Diario de lecturas (diecisiete)

Por Juan Terranova


Hace unos años Russel Crowe le pegó en la cara al conserje de un hotel con un teléfono. Cuando le preguntaron por qué lo había hecho respondió: “Fue una mezcla de jet-lag, soledad y adrenalina”. Es una buena respuesta. Uno de mis principios preferido de la literatura universal es el de Conversación en Sicilia de Elio Vittorini: “Aquel invierno yo era presa de furias abstractas”.

Cada vez que voy a la casa de fin de semana de mis suegros agarro el primer tomo de Historia y conciencia de clase de Georg Lukács y leo el “prólogo” a la última edición. Ya me pasó tres veces. El fin de semana pasado lo leí prestando especial atención porque me lastime el tobillo derecho jugando al tenis y el domingo me lo pasé sentado o acostado, al sol, aburriéndome. El prólogo, atractivo y prolijo, es una especie de autobiografía o memoria intelectual donde Lukács recuerda cómo fueron cambiando sus lecturas a medida que su entorno político y su vida cambiaban. Ambos dos tomos –tapa dura en octavo, letras doradas sobre un fondo de cuerina marrón–, los editó Sarpe en 1985 y están basados la edición de la obras completas del marxista húngaro que se empezaron a publicar en la década del sesenta en España. La versión española es de un tal Manuel Sacristán y creo que Historia y conciencia de clase es una buena traducción del original Geschichte Und Klassenbewusstein Studien Über Marxistische Dialektik. Aunque en una nota del traductor, firmada en 1968, se apunta que el título original de la obra publicada en Berlín por primera vez en 1923 era solamente Geschichte Und Klassenbewusstein.
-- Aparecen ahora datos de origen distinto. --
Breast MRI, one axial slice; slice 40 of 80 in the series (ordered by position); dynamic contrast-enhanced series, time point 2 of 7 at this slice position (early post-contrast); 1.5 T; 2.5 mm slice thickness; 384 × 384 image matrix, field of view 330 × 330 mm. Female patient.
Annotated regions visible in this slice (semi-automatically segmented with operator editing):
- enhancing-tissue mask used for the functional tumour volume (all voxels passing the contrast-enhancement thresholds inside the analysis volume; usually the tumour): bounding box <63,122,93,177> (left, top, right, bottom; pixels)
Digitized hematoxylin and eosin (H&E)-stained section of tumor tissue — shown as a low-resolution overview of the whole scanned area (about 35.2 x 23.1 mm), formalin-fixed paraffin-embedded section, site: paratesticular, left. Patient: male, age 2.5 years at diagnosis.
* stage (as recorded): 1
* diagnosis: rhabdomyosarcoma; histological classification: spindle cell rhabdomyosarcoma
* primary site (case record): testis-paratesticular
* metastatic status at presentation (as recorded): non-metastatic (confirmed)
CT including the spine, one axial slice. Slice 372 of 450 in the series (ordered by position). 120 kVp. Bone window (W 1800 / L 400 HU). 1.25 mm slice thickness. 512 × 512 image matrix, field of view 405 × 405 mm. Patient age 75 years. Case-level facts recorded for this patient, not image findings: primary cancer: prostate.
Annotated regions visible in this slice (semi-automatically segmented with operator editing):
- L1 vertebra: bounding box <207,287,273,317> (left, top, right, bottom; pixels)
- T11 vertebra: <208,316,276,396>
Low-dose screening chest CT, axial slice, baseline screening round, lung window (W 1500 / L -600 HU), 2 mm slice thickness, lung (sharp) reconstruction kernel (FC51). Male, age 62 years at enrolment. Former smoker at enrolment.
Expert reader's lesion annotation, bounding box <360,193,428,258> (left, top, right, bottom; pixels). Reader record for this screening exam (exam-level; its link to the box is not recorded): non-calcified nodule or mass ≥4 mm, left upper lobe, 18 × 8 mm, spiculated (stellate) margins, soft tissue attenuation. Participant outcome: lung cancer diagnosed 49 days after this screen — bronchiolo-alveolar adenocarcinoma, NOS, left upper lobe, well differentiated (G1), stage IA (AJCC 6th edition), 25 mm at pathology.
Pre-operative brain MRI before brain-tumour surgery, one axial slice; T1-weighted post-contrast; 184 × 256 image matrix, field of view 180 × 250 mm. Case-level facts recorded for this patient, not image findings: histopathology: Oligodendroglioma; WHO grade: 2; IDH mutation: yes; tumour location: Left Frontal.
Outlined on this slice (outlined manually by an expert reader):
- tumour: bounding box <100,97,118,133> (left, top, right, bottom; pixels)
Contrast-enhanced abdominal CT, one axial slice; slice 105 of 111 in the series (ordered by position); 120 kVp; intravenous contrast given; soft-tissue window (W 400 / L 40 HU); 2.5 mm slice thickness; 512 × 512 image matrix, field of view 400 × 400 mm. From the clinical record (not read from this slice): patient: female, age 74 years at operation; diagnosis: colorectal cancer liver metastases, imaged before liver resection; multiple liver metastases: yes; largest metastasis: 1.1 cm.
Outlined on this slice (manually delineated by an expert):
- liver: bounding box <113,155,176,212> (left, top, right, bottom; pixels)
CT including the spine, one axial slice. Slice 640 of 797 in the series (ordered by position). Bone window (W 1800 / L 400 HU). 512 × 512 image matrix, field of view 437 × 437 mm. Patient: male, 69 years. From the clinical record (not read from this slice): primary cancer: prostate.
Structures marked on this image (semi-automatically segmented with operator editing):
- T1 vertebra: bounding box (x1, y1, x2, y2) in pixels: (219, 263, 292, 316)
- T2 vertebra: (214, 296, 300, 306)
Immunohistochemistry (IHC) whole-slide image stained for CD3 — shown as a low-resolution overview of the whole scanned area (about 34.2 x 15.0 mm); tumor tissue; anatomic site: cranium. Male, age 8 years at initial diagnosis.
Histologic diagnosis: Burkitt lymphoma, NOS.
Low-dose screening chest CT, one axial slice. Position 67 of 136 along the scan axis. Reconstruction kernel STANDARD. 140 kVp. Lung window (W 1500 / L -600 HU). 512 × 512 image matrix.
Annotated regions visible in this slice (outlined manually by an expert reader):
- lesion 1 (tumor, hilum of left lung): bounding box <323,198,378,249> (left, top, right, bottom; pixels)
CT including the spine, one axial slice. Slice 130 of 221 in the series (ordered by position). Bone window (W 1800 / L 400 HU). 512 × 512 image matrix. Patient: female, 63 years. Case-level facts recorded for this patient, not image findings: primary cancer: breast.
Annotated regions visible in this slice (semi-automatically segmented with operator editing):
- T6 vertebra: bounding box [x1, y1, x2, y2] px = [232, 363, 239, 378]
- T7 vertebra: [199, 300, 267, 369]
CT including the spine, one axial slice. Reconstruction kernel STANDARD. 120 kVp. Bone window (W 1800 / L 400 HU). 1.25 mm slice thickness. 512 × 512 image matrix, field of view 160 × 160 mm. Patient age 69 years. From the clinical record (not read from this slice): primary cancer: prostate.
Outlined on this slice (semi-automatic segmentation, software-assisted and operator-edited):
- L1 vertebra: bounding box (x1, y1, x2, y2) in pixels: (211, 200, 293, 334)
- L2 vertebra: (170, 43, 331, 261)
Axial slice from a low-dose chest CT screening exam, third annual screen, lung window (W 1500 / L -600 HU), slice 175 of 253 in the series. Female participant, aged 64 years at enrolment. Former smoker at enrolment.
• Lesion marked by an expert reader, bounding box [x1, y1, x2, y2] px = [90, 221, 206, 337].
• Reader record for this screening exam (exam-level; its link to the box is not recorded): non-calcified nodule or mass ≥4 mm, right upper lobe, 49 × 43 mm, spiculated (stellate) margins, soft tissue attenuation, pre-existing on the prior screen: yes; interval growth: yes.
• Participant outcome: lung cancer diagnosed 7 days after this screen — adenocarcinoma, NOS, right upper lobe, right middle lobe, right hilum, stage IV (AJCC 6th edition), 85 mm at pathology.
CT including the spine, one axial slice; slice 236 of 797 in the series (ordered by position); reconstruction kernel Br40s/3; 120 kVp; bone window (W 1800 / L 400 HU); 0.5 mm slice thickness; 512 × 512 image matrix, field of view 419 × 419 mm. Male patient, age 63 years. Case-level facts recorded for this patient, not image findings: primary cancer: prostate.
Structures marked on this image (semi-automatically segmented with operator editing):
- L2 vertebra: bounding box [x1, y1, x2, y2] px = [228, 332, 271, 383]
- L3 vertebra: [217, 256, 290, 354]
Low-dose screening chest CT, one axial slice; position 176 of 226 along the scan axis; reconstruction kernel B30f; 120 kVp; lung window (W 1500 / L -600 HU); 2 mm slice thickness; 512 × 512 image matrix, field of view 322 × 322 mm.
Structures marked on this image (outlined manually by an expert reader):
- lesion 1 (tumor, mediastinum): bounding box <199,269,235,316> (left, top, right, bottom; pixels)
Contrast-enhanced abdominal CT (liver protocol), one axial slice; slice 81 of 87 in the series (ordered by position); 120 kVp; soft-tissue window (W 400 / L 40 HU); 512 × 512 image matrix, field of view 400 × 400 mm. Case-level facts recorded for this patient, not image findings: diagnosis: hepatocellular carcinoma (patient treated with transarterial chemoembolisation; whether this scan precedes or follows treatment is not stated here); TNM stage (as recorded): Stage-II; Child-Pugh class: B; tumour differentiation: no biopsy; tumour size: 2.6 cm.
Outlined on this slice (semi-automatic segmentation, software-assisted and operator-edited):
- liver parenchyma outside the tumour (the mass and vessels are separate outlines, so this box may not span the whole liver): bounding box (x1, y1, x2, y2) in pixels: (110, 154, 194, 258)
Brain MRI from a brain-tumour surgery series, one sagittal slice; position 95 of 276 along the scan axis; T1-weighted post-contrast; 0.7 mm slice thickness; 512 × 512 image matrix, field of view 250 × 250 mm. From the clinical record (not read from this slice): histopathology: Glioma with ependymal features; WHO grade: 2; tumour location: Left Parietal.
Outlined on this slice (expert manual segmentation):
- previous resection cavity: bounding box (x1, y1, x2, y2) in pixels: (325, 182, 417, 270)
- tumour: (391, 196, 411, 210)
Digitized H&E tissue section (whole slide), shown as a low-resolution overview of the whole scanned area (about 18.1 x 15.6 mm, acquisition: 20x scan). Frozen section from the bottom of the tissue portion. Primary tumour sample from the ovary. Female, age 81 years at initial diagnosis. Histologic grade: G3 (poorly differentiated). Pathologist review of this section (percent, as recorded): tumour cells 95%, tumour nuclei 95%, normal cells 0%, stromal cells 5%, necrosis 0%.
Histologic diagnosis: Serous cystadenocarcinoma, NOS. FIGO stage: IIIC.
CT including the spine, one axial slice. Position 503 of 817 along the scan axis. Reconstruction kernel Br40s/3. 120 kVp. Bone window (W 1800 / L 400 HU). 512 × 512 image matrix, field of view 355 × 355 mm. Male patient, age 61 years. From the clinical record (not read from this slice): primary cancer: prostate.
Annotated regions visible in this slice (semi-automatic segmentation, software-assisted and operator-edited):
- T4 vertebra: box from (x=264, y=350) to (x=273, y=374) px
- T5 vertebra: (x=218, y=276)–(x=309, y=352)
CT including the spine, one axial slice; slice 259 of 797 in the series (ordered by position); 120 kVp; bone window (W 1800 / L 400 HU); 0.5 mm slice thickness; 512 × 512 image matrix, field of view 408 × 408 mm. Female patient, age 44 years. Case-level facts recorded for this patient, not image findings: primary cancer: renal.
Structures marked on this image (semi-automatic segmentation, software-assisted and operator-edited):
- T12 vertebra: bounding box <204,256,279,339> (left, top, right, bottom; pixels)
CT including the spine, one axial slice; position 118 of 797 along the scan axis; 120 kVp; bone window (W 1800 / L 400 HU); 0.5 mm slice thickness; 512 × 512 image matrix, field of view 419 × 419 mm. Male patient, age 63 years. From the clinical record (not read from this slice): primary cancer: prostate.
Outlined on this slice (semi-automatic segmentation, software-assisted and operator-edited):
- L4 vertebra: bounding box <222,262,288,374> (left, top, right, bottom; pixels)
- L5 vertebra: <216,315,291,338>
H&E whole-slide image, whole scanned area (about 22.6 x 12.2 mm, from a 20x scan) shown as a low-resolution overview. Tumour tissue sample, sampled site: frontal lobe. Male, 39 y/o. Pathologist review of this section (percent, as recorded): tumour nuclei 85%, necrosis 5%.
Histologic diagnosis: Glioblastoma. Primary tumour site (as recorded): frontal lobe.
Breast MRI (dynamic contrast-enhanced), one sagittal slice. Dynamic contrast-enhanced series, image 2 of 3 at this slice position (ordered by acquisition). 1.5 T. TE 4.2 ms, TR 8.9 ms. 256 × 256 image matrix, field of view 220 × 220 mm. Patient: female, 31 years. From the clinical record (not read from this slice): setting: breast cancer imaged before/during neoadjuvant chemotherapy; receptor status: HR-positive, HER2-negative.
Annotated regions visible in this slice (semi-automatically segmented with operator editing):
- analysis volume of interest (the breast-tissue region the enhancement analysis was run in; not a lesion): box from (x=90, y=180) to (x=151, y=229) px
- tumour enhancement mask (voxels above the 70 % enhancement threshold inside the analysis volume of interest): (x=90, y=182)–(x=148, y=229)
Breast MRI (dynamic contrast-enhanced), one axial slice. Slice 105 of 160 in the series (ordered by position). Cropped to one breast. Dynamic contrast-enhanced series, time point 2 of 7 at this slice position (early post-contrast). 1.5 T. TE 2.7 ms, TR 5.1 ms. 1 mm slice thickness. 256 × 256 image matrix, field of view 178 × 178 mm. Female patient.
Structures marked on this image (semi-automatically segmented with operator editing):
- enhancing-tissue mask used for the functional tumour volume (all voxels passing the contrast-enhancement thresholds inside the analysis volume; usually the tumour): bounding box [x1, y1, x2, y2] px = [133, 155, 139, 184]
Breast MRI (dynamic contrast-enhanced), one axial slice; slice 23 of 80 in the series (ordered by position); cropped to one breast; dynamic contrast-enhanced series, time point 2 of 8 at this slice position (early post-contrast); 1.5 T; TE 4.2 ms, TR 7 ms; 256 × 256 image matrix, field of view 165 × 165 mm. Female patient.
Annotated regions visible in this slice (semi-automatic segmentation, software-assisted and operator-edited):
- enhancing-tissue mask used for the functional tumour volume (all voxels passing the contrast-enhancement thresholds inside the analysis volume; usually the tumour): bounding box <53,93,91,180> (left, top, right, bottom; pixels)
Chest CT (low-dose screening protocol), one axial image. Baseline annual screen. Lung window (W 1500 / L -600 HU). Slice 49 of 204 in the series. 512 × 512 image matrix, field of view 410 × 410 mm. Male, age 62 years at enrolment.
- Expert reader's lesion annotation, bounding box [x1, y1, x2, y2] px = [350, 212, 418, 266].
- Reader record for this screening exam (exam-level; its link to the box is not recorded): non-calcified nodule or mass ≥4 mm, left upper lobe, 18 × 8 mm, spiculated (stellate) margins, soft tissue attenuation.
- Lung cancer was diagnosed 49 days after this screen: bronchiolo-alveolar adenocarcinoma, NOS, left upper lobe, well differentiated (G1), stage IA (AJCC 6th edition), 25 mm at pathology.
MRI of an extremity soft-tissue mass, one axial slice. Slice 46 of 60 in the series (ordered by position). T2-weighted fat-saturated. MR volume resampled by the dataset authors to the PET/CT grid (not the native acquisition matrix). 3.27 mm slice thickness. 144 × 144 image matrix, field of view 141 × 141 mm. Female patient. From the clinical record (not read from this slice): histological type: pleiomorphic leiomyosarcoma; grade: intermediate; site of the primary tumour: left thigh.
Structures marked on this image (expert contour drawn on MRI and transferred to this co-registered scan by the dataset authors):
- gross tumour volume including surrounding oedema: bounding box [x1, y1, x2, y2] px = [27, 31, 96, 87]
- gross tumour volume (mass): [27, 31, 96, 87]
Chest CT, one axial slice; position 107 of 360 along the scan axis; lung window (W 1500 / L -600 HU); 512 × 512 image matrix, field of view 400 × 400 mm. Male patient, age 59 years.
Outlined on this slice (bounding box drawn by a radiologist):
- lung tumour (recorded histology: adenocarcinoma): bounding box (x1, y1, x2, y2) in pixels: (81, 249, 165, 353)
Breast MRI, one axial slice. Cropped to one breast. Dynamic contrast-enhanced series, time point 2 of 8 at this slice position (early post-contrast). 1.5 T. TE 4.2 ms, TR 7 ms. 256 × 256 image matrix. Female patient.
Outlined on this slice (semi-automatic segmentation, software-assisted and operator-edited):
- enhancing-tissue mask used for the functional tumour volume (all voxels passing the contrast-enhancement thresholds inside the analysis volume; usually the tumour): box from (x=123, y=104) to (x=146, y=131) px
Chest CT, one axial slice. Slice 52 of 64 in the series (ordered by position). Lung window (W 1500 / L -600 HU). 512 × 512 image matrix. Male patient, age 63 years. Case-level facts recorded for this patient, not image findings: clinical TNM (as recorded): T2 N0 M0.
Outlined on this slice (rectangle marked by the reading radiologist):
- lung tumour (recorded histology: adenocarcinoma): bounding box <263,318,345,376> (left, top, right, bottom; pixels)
Hay, antes de esa nota, una cronología rápida y unos apuntes sobre el libro que aparecen sin firmar. De esos apuntes extraigo este párrafo: “Había que desmantelar, por tanto, este mecanismo propio de una teoría esclerotizada, que había bebido más de los textos de Engels que de Marx, y reconstruir la carne viva del pensamiento negativo, su esencia crítica. En Historia y conciencia de clase, este movimiento se lleva a cabo acudiendo a Hegel, cuya filosofía es la más próxima al marxismo. De este retorno a Hegel, Lukács incorpora el énfasis puesto sobre consciencia en tanto constitutiva del mundo”.

No sé cuánto hay de cierto en esto porque nunca terminé de avanzar sobre el libro y también porque Hegel –aunque no tanto Marx, camaradas– me excede. Por otra parte, no creo que vaya a seguir leyendo. De hecho, Lukacs no es una lectura frecuente para mí y estoy convencido, herencia psicoanalítica porteña mediante, de que no es la consciencia lo que aterroriza y da forma al mundo sino el deseo. Sin embargo, “reconstruir la carne viva del pensamiento negativo” es un proyecto sensual y ambicioso. Si seguimos este comentario al pasar, demasiado sintético y quizás torpe pero efectivo, entendemos un poco más por qué la raíz, siempre oscura de la narrativa del siglo XX, tuvo sus aguerridas versiones marxistas. Marx fue un pensador negativo, un utopista disociado, tanto como lo son o lo fueron José Hernández, William Burroughs, Michel Houellebecq y Chuck Palahniuk. En ciertas situaciones, entonces, el viejo húngaro stalinista te conecta con una parte lejana y sepiada de la historia de Europa que te ayuda a combatir la instantaneidad y la idiotez y alinea los engranajes de la política y las ideologías. Esa, y no otra, es, al final, la gran aventura.